Below are records; reproduce exactly the lines from the one that has "pinky mcp: (114, 502)" through the one that has "pinky mcp: (939, 349)", ends included, and nothing more.
------ Record set
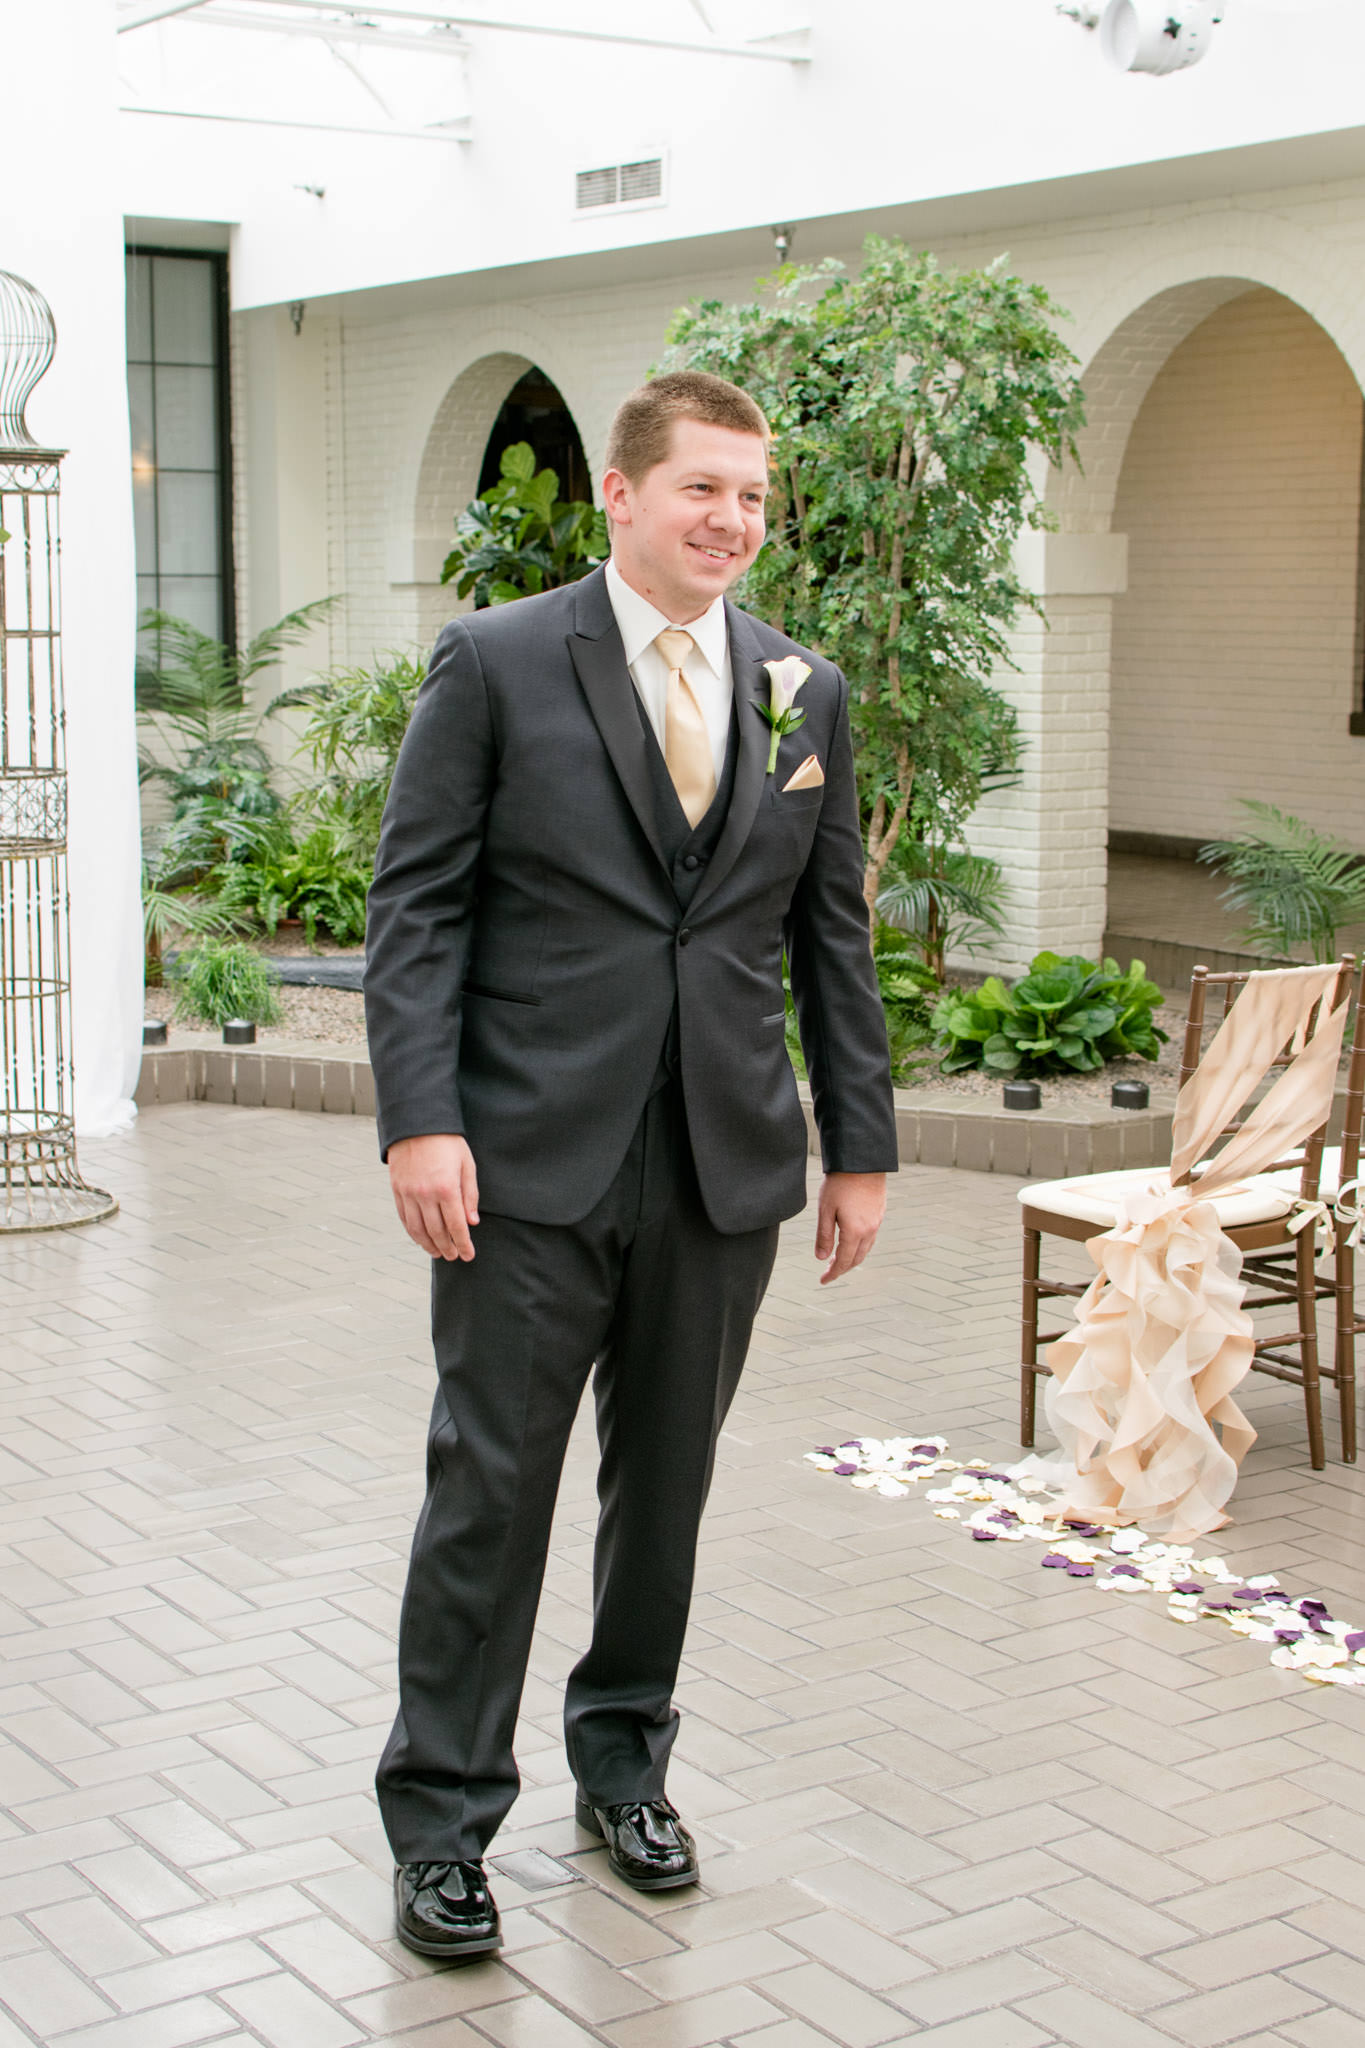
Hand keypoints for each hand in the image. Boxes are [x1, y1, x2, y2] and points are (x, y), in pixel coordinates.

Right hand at [388, 1133, 479, 1260]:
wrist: (417, 1123)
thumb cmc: (447, 1142)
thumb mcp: (467, 1165)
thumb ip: (470, 1195)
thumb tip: (472, 1223)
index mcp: (446, 1188)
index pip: (456, 1226)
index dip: (463, 1244)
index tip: (469, 1255)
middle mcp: (425, 1194)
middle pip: (437, 1232)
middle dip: (448, 1247)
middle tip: (455, 1257)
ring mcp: (409, 1193)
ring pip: (418, 1230)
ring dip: (429, 1245)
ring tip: (439, 1253)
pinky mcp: (397, 1190)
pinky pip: (404, 1218)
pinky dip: (413, 1233)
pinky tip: (421, 1239)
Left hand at [814, 1171, 885, 1285]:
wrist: (862, 1160)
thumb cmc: (840, 1183)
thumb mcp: (826, 1210)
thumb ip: (824, 1236)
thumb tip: (821, 1258)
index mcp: (855, 1232)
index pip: (843, 1261)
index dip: (833, 1273)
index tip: (823, 1281)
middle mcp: (870, 1230)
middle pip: (856, 1258)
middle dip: (842, 1268)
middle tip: (828, 1272)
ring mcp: (877, 1221)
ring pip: (865, 1249)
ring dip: (852, 1257)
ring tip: (837, 1259)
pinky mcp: (879, 1212)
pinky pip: (871, 1237)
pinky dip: (860, 1246)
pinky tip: (851, 1241)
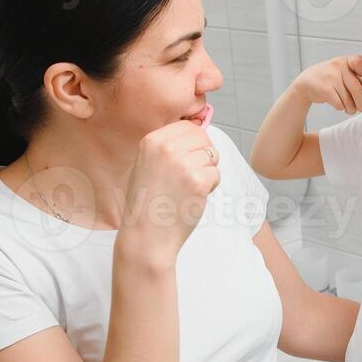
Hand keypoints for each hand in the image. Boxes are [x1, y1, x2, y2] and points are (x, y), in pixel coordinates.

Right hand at [117, 121, 220, 264]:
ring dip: (207, 172)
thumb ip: (166, 148)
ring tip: (189, 188)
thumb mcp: (145, 165)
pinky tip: (193, 197)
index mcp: (151, 141)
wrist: (146, 235)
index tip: (190, 156)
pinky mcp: (198, 181)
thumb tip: (197, 133)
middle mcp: (167, 148)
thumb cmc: (147, 203)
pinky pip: (216, 175)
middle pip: (203, 138)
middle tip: (193, 174)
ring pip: (212, 156)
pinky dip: (211, 187)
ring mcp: (183, 164)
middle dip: (204, 154)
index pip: (187, 126)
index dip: (194, 141)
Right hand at [290, 55, 361, 113]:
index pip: (360, 62)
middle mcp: (339, 67)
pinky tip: (338, 103)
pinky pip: (340, 105)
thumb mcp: (345, 75)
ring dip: (351, 108)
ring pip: (349, 101)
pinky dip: (341, 108)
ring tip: (348, 106)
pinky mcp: (325, 90)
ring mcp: (331, 78)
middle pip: (357, 90)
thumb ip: (360, 84)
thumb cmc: (330, 78)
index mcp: (347, 61)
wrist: (306, 82)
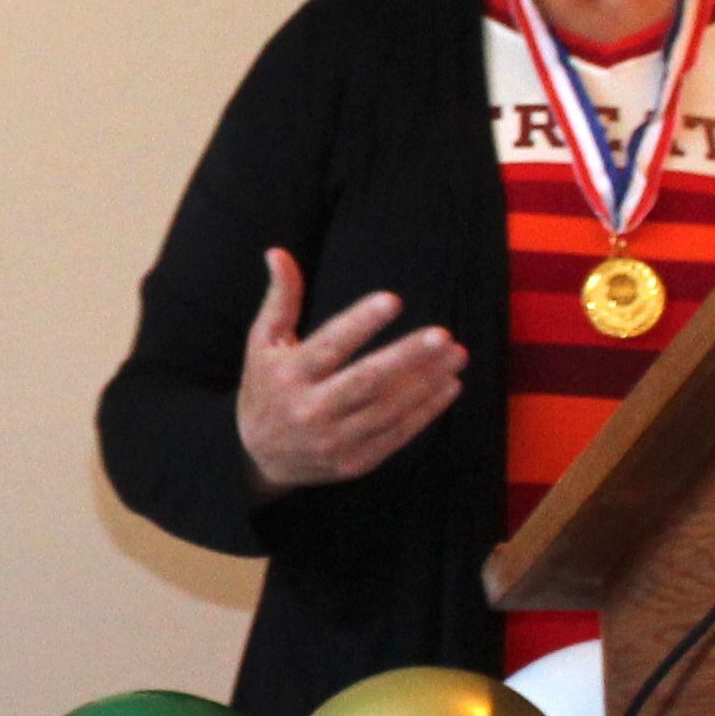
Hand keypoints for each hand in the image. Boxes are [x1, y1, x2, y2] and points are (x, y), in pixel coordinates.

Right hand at [235, 248, 465, 495]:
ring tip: (456, 354)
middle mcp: (311, 410)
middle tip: (442, 335)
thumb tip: (278, 252)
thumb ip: (281, 299)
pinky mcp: (355, 462)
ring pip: (388, 409)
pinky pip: (397, 435)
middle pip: (366, 381)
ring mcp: (335, 441)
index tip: (393, 300)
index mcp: (289, 375)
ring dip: (427, 382)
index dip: (361, 323)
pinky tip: (449, 385)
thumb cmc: (265, 388)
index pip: (330, 346)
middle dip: (407, 357)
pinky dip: (426, 411)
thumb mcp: (262, 343)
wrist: (258, 458)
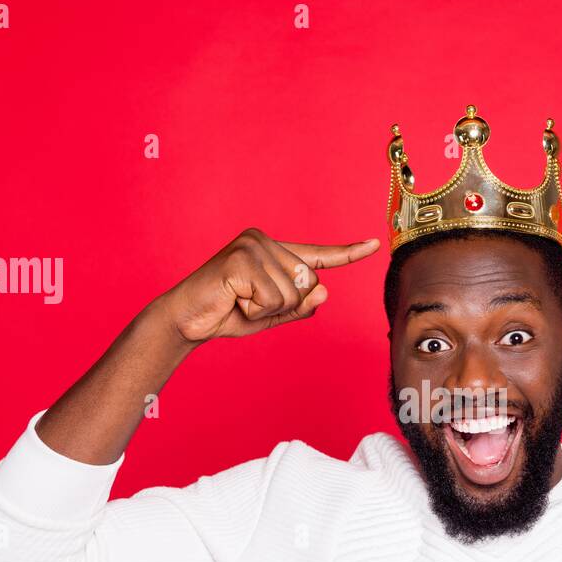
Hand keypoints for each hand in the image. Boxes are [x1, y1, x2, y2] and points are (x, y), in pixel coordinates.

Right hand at [162, 228, 380, 341]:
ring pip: (291, 293)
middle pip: (307, 283)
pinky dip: (254, 310)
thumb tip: (324, 290)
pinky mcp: (241, 260)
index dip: (348, 253)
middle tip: (248, 303)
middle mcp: (264, 240)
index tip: (375, 244)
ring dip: (265, 309)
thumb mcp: (272, 315)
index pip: (318, 255)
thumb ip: (300, 306)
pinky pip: (271, 298)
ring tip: (238, 301)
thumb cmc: (228, 314)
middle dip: (284, 305)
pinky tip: (233, 300)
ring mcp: (252, 247)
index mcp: (274, 251)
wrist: (187, 320)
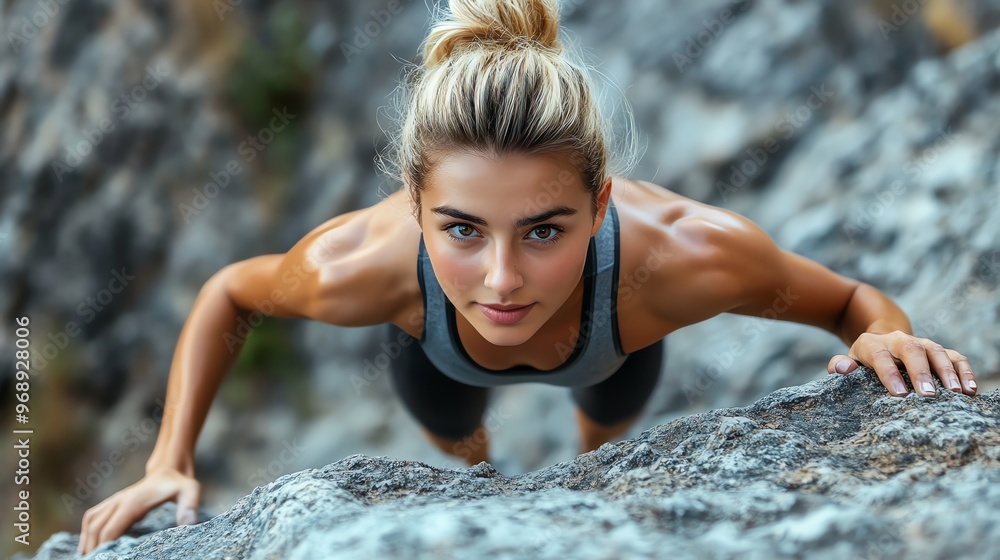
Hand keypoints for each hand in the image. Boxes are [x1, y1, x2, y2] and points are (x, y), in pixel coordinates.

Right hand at [78, 467, 200, 555]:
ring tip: (86, 556)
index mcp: (133, 502)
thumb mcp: (190, 492)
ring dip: (85, 539)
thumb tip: (189, 523)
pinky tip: (88, 544)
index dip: (104, 546)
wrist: (168, 471)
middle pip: (96, 527)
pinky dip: (87, 530)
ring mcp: (115, 500)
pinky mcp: (114, 502)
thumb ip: (190, 506)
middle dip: (91, 546)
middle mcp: (119, 500)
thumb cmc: (179, 484)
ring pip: (91, 520)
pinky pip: (92, 516)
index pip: (111, 528)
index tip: (103, 558)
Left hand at [827, 331, 977, 396]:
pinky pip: (955, 356)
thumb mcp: (849, 360)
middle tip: (928, 395)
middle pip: (911, 350)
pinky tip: (971, 389)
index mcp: (873, 344)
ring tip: (956, 393)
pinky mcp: (939, 349)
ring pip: (936, 351)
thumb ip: (840, 365)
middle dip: (920, 372)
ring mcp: (921, 343)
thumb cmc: (864, 360)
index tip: (899, 394)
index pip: (880, 356)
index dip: (889, 373)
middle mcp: (899, 339)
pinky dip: (964, 371)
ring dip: (947, 371)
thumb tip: (841, 370)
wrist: (882, 339)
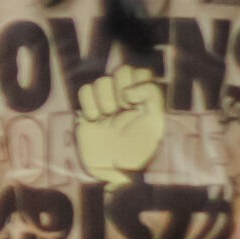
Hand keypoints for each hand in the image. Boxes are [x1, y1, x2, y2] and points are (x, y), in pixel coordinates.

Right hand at [73, 66, 164, 188]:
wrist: (113, 169)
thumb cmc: (138, 149)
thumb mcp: (155, 124)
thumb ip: (151, 98)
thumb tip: (129, 90)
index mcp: (146, 99)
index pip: (142, 72)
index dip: (137, 82)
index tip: (134, 103)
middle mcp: (126, 97)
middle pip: (122, 70)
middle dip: (121, 87)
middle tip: (122, 108)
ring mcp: (106, 101)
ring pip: (102, 80)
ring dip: (105, 97)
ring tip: (108, 116)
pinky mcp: (88, 108)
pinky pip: (85, 90)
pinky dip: (88, 103)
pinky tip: (94, 119)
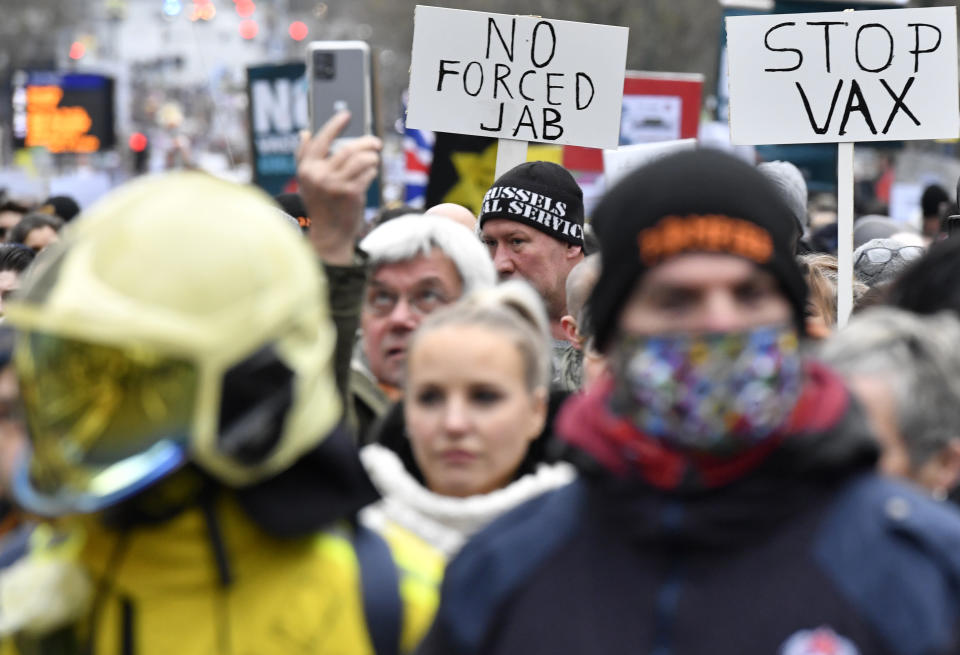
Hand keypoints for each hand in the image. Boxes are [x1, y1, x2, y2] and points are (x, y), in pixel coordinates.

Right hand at [297, 111, 381, 264]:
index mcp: (307, 169)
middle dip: (366, 143)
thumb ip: (304, 156)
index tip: (347, 114)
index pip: (321, 140)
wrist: (329, 234)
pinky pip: (368, 173)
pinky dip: (372, 170)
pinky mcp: (351, 193)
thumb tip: (305, 132)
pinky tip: (371, 173)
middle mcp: (319, 175)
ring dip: (372, 157)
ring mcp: (335, 185)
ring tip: (374, 159)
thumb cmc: (320, 205)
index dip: (335, 125)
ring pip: (361, 159)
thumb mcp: (306, 181)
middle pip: (348, 149)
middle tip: (375, 142)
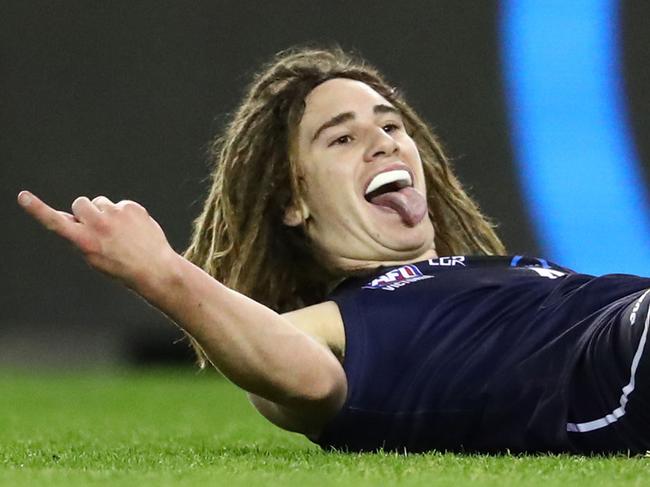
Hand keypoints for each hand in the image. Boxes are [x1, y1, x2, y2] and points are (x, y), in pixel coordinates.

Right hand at [17, 191, 177, 293]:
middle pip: (80, 203)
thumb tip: (71, 217)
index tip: (23, 197)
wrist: (155, 268)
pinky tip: (134, 230)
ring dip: (105, 213)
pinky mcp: (131, 207)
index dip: (37, 209)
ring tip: (120, 232)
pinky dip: (124, 214)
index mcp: (84, 241)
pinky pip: (120, 205)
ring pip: (100, 202)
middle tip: (98, 226)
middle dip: (85, 211)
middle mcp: (98, 224)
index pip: (56, 223)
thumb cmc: (121, 266)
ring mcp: (116, 214)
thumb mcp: (93, 257)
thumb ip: (80, 236)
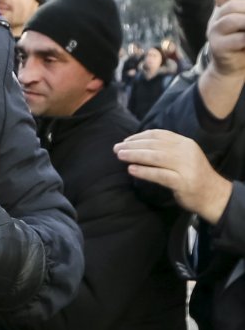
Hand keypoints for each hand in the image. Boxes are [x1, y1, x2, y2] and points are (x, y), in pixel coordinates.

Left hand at [114, 129, 232, 223]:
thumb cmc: (192, 175)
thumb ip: (166, 149)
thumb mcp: (183, 157)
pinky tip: (131, 170)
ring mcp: (185, 167)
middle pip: (154, 145)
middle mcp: (186, 152)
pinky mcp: (182, 182)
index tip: (125, 141)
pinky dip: (144, 171)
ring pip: (156, 157)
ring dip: (135, 155)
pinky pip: (160, 174)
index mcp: (185, 143)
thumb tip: (138, 145)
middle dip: (133, 145)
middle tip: (116, 148)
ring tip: (120, 156)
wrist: (213, 195)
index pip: (158, 135)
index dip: (139, 136)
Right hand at [204, 0, 244, 76]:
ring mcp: (214, 34)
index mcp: (222, 10)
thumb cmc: (243, 42)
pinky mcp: (218, 48)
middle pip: (231, 6)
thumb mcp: (244, 22)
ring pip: (231, 20)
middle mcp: (215, 20)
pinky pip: (238, 39)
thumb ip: (244, 11)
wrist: (231, 68)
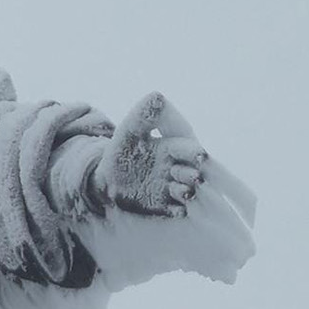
------------
Answer section
pinky mcp: (114, 502)
thumb ip: (190, 506)
middle dip: (91, 546)
middle mcp: (119, 500)
thumb cmc: (179, 484)
ring pip: (91, 520)
pinky pip: (92, 516)
index pip: (111, 528)
index tip: (103, 558)
Left hand at [827, 331, 977, 396]:
pinky pip: (955, 356)
thumb mcp: (849, 360)
middle tip: (928, 395)
middle pip: (911, 350)
pinky tip: (971, 389)
index mcp: (873, 344)
ring tip: (956, 393)
pinky mcp: (939, 349)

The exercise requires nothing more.